---------- DATA SUPPLIED

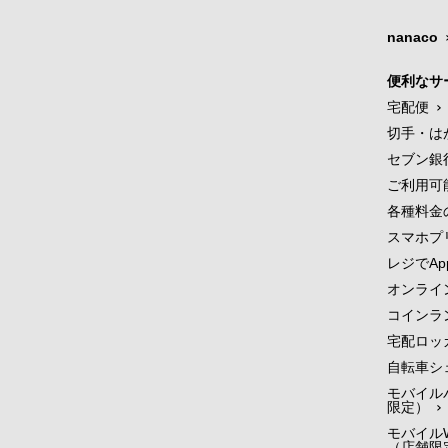
nanaco
便利なサ
宅配便
切手・は
セブン銀
ご利用可
各種料金
スマホプ
レジでApp
オンライ
コインラ
宅配ロッ
自転車シ
モバイル
限定）
モバイルW
（店舗限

--------------------

*AIM OF THE EXERCISE:* Copy out every line of text from the listing above with no changes, and leave out the pictures.

*YOUR SOLUTION:*
nanaco
便利なサ
宅配便
切手・は
セブン銀
ご利用可
各種料金
スマホプ
レジでApp
オンライ
コインラ
宅配ロッ
自転車シ
モバイル
限定）
モバイルW
（店舗限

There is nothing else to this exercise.